* start Material for the task *

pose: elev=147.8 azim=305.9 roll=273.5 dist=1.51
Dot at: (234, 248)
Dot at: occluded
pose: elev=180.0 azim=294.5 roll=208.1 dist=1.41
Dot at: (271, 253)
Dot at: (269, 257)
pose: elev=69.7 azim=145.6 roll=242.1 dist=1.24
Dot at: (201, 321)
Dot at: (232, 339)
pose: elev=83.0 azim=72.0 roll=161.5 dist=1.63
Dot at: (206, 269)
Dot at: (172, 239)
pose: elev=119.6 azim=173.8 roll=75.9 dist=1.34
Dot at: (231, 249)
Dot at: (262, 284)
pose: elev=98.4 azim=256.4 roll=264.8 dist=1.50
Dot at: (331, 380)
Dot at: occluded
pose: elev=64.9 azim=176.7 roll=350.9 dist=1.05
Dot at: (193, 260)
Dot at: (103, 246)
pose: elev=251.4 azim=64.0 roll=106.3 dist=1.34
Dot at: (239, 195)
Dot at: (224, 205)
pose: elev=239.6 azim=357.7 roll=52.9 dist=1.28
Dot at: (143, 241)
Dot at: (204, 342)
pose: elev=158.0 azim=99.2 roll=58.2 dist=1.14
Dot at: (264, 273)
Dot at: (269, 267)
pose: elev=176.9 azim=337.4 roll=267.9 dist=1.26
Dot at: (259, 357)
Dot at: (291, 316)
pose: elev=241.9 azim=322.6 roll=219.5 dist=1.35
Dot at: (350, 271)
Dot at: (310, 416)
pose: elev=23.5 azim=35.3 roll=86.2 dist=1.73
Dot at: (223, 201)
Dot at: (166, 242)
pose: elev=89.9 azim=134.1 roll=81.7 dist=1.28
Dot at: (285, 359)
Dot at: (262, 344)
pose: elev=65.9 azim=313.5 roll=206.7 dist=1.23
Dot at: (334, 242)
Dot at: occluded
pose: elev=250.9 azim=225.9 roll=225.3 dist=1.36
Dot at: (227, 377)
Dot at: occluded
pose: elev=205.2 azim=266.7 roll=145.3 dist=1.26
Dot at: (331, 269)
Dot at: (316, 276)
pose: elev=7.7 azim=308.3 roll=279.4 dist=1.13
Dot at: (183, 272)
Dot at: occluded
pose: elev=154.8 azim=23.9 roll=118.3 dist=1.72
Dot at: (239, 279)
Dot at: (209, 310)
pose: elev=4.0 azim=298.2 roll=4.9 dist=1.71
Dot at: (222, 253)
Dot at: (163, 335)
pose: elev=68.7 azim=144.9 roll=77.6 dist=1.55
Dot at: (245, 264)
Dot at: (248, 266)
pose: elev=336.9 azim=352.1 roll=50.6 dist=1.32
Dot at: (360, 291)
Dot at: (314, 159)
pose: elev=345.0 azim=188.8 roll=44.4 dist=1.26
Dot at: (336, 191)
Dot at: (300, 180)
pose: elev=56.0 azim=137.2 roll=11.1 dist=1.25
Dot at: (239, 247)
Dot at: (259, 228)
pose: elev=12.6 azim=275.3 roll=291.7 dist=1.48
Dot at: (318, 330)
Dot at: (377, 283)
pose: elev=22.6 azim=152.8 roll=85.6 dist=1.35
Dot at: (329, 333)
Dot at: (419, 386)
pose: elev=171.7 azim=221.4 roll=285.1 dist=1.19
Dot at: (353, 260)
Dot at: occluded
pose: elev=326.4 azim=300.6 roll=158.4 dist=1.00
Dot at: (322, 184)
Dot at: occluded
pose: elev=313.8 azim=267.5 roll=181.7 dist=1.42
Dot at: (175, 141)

* end Material for the task *

- [What you will do]: Copy the records from the line with "pose: elev=326.4 azim=300.6" through the end of the records, changing "dist" to "distance" and leaving everything else unchanged.

- [Output of the task]:
pose: elev=326.4 azim=300.6 roll=158.4 distance=1.00
Dot at: (322, 184)
Dot at: occluded
pose: elev=313.8 azim=267.5 roll=181.7 distance=1.42
Dot at: (175, 141)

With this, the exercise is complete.